Prompt
Return only that part of the material below which starts with the line containing "Components and Props" and goes on through the line containing "What Is SEO", restated exactly.

Supplied material
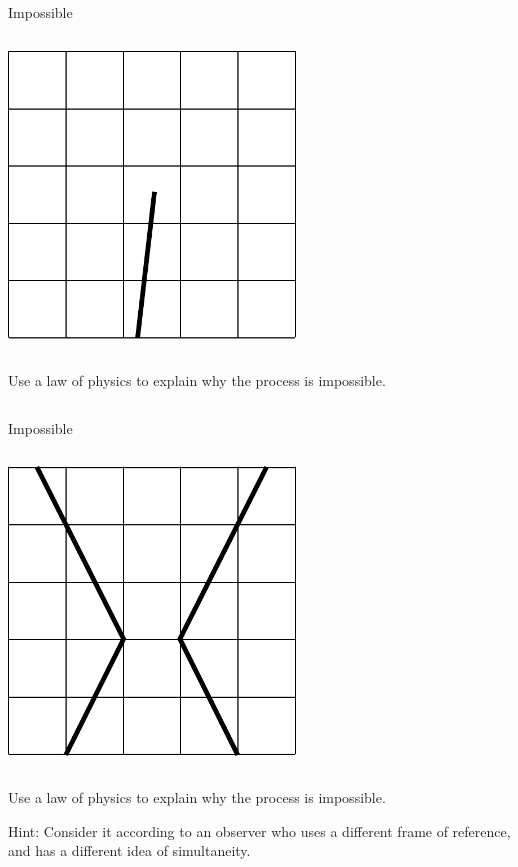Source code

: \begin{frame}{Impossible}


  \begin{mycolumns}

    \begin{column}{.3\textwidth}\includegraphics[width=3in]{ch06/figs/impossible-2}\end{column}

    \begin{column}{.7\textwidth}

      Use a law of physics to explain why the process is impossible.

    \end{column}
  \end{mycolumns}

\end{frame}

\begin{frame}{Impossible}


  \begin{mycolumns}

    \begin{column}{.3\textwidth}\includegraphics[width=3in]{ch06/figs/impossible-3}\end{column}

    \begin{column}{.7\textwidth}

      Use a law of physics to explain why the process is impossible.

      Hint: Consider it according to an observer who uses a different frame of reference, and has a different
      idea of simultaneity.

    \end{column}
  \end{mycolumns}

\end{frame}

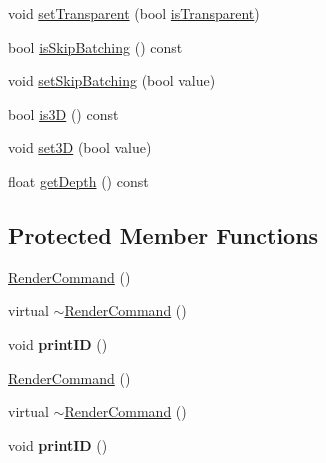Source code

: \begin{DoxyCompactItemize}
\item 
void \hyperlink{classRenderCommand_ae0e5114be31f9898e6b43d212f0682c7}{set\+Transparent} (bool \hyperlink{classRenderCommand_ae1fd8d457e581f0dc5bd7ba1f713f815}{is\+Transparent})
\item 
bool \hyperlink{classRenderCommand_a365205f076e44d2d88f2e1e3ef19fddf}{is\+Skip\+Batching} () const
\item 
void \hyperlink{classRenderCommand_ae44204f67966be88c29cfdd568471704}{set\+Skip\+Batching} (bool value)
\item 
bool \hyperlink{classRenderCommand_a25ba2f4afa64eebd1433f8ba35c048d0}{is3D} () const
\item 
void \hyperlink{classRenderCommand_a2f19b23dcc4fa705c4af932df41c5606}{set3D} (bool value)
\item 
float \hyperlink{classRenderCommand_af3fb4b32d8dbc7fd216e15f75f31e75c}{get\+Depth} () const
\end{DoxyCompactItemize}
\subsection*{Protected Member Functions}
\begin{DoxyCompactItemize}
\item 
\hyperlink{classRenderCommand_af35c38b469dc3b4d285cde60d0ea5ab3}{Render\+Command} ()
\item 
virtual \hyperlink{classRenderCommand_a44e483607bb9cf9f67c579ba467920c9}{$\sim$\+Render\+Command} ()
\item 
\mbox{\label{classRenderCommand_ac33351337576455c0191a2a5cf7c18b4}} 
void {\bfseries print\+ID} ()
\item 
\hyperlink{classRenderCommand_af12021a0064de4456d18797d24618dc7}{Render\+Command} ()
\item 
virtual \hyperlink{classRenderCommand_aa2d2dd74db7c62313cd1a264b59bf093}{$\sim$\+Render\+Command} ()
\item 
\mbox{\label{classRenderCommand_ac33351337576455c0191a2a5cf7c18b4}} 
void {\bfseries print\+ID} ()
\end{DoxyCompactItemize}

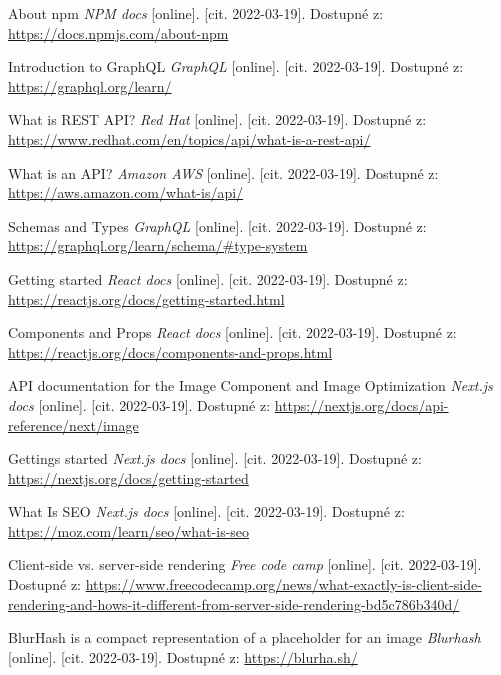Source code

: \begin{thebibliography}{55}
    About npm \textit{NPM docs} [online]. [cit. 2022-03-19]. Dostupné z: \url{https://docs.npmjs.com/about-npm}
    
    Introduction to GraphQL \textit{GraphQL} [online]. [cit. 2022-03-19]. Dostupné z: \url{https://graphql.org/learn/}

    What is REST API? \textit{Red Hat} [online]. [cit. 2022-03-19]. Dostupné z: \url{https://www.redhat.com/en/topics/api/what-is-a-rest-api/}
    
    What is an API? \textit{Amazon AWS} [online]. [cit. 2022-03-19]. Dostupné z: \url{https://aws.amazon.com/what-is/api/}
    
    Schemas and Types \textit{GraphQL} [online]. [cit. 2022-03-19]. Dostupné z: \url{https://graphql.org/learn/schema/#type-system}
    
    Getting started \textit{React docs} [online]. [cit. 2022-03-19]. Dostupné z: \url{https://reactjs.org/docs/getting-started.html}
            
    Components and Props \textit{React docs} [online]. [cit. 2022-03-19]. Dostupné z: \url{https://reactjs.org/docs/components-and-props.html}
    
    API documentation for the Image Component and Image Optimization \textit{Next.js docs} [online]. [cit. 2022-03-19]. Dostupné z: \url{https://nextjs.org/docs/api-reference/next/image}

    Gettings started \textit{Next.js docs} [online]. [cit. 2022-03-19]. Dostupné z: \url{https://nextjs.org/docs/getting-started}
    
    What Is SEO \textit{Next.js docs} [online]. [cit. 2022-03-19]. Dostupné z: \url{https://moz.com/learn/seo/what-is-seo}
    
    Client-side vs. server-side rendering \textit{Free code camp} [online]. [cit. 2022-03-19]. Dostupné z: \url{https://www.freecodecamp.org/news/what-exactly-is-client-side-rendering-and-hows-it-different-from-server-side-rendering-bd5c786b340d/}
    
    BlurHash is a compact representation of a placeholder for an image \textit{Blurhash} [online]. [cit. 2022-03-19]. Dostupné z: \url{https://blurha.sh/}
     

\end{thebibliography}
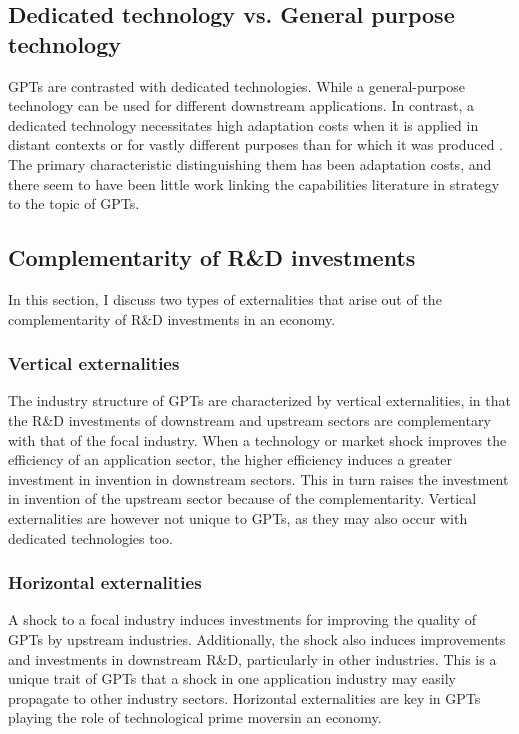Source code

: \documentclass[12pt,letterpaper]{article}
\begin{document}
\subsection{Dedicated technology vs. General purpose technology}
GPTs are contrasted with dedicated technologies. While a general-purpose technology can be used for different downstream applications. In contrast, a dedicated technology necessitates high adaptation costs when it is applied in distant contexts or for vastly different purposes than for which it was produced \citep{Rosenberg2004}. The primary characteristic distinguishing them has been adaptation costs, and there seem to have been little work linking the capabilities literature in strategy to the topic of GPTs.

\subsection{Complementarity of R\&D investments}
In this section, I discuss two types of externalities that arise out of the complementarity of R\&D investments in an economy.
\subsubsection{Vertical externalities}
The industry structure of GPTs are characterized by vertical externalities, in that the R\&D investments of downstream and upstream sectors are complementary with that of the focal industry. When a technology or market shock improves the efficiency of an
application sector, the higher efficiency induces a greater investment in invention in downstream sectors. This in turn raises the investment in invention of the upstream sector because of the complementarity. Vertical externalities are however not unique to GPTs, as they may also occur with dedicated technologies too.

\subsubsection{Horizontal externalities}
A shock to a focal industry induces investments for improving the quality of GPTs by upstream industries. Additionally, the shock also induces improvements and investments in downstream R\&D, particularly in other industries. This is a unique trait of GPTs that a shock in one application industry may easily propagate to other industry sectors. Horizontal externalities are key in GPTs playing the role of \textquotesingle technological prime movers\textquotesingle in an economy.
\end{document}
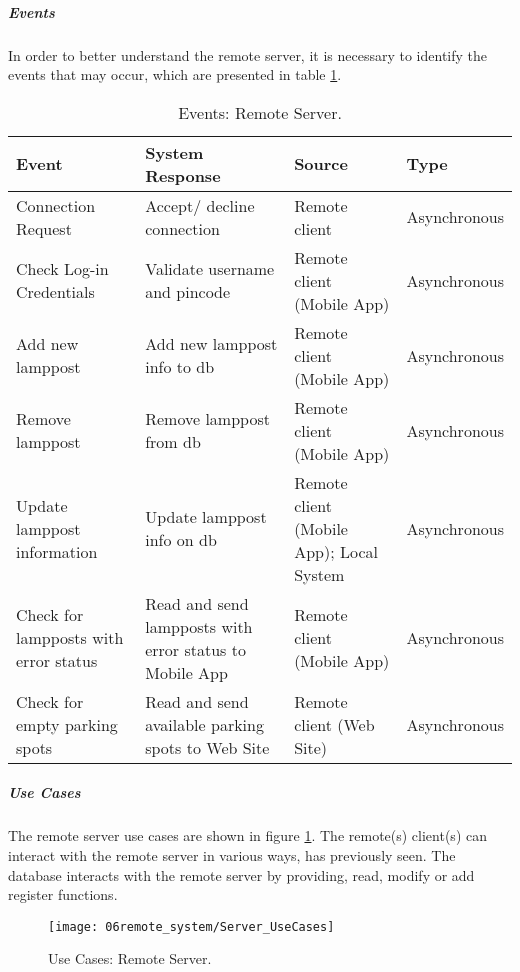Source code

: \subparagraph*{Events}
In order to better understand the remote server, it is necessary to identify the events that may occur, which are presented in table \ref{table:rs_events}.

\begin{table}[ht]
	\centering
	\resizebox{\columnwidth}{!}
	{
		\begin{tabular}{|m{3cm}|m{5cm}|m{2.4cm}|m{2.4cm}|}
			\hline
			\textbf{Event} & \textbf{System Response} & \textbf{Source} & \textbf{Type}\\
			\hline\hline
	
			Connection Request & Accept/ decline connection & Remote client & Asynchronous\\\hline
			
			Check Log-in Credentials & Validate username and pincode & Remote client (Mobile App) & Asynchronous\\\hline
			
			Add new lamppost & Add new lamppost info to \ac{db} & Remote client (Mobile App) & Asynchronous\\\hline
			
			Remove lamppost & Remove lamppost from \ac{db} & Remote client (Mobile App) & Asynchronous\\\hline
			
			Update lamppost information & Update lamppost info on \ac{db} & Remote client (Mobile App); Local System & Asynchronous\\\hline
			
			Check for lampposts with error status & Read and send lampposts with error status to Mobile App & Remote client (Mobile App) &  Asynchronous\\\hline
			
			Check for empty parking spots & Read and send available parking spots to Web Site & Remote client (Web Site) & Asynchronous\\\hline
		\end{tabular}
	}
	\caption{Events: Remote Server.}
	\label{table:rs_events}
\end{table}

\subparagraph*{Use Cases}
The remote server use cases are shown in figure \ref{fig:UseCases_Server}. The remote(s) client(s) can interact with the remote server in various ways, has previously seen. The database interacts with the remote server by providing, read, modify or add register functions.

\begin{figure}[H]
	\centering
	\texttt{[image: 06remote\_system/Server\_UseCases]}
	\caption{Use Cases: Remote Server.}
	\label{fig:UseCases_Server}
\end{figure}

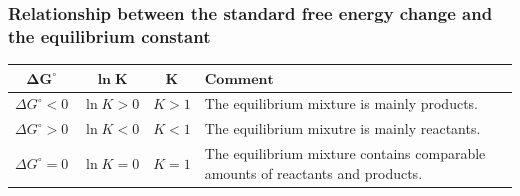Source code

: \documentclass[11pt]{article}
\begin{document}
\subsubsection{Relationship between the standard free energy change and the equilibrium constant}
\label{sec:orgfb0e331}

\begin{center}
\begin{tabular}{c|c|c|m{20em}}
\(\boldsymbol{\Delta G^{\circ}}\) & \(\boldsymbol{\ln K}\) & \(\boldsymbol{K}\) & \(\textbf{Comment}\) \\
\hline
\(\Delta G^{\circ} < 0\) & \(\ln K > 0\) & \(K > 1\) & The equilibrium mixture is mainly products. \\
\(\Delta G^{\circ} > 0\) & \(\ln K < 0\) & \(K < 1\) & The equilibrium mixutre is mainly reactants. \\
\(\Delta G^{\circ} = 0\) & \(\ln K = 0\) & \(K = 1\) & The equilibrium mixture contains comparable amounts of reactants and products.
\end{tabular}
\end{center}
\end{document}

Result of the task
    Components and Props \textit{React docs} [online]. [cit. 2022-03-19]. Dostupné z: \url{https://reactjs.org/docs/components-and-props.html}
    
    API documentation for the Image Component and Image Optimization \textit{Next.js docs} [online]. [cit. 2022-03-19]. Dostupné z: \url{https://nextjs.org/docs/api-reference/next/image}

    Gettings started \textit{Next.js docs} [online]. [cit. 2022-03-19]. Dostupné z: \url{https://nextjs.org/docs/getting-started}
    
    What Is SEO \textit{Next.js docs} [online]. [cit. 2022-03-19]. Dostupné z: \url{https://moz.com/learn/seo/what-is-seo}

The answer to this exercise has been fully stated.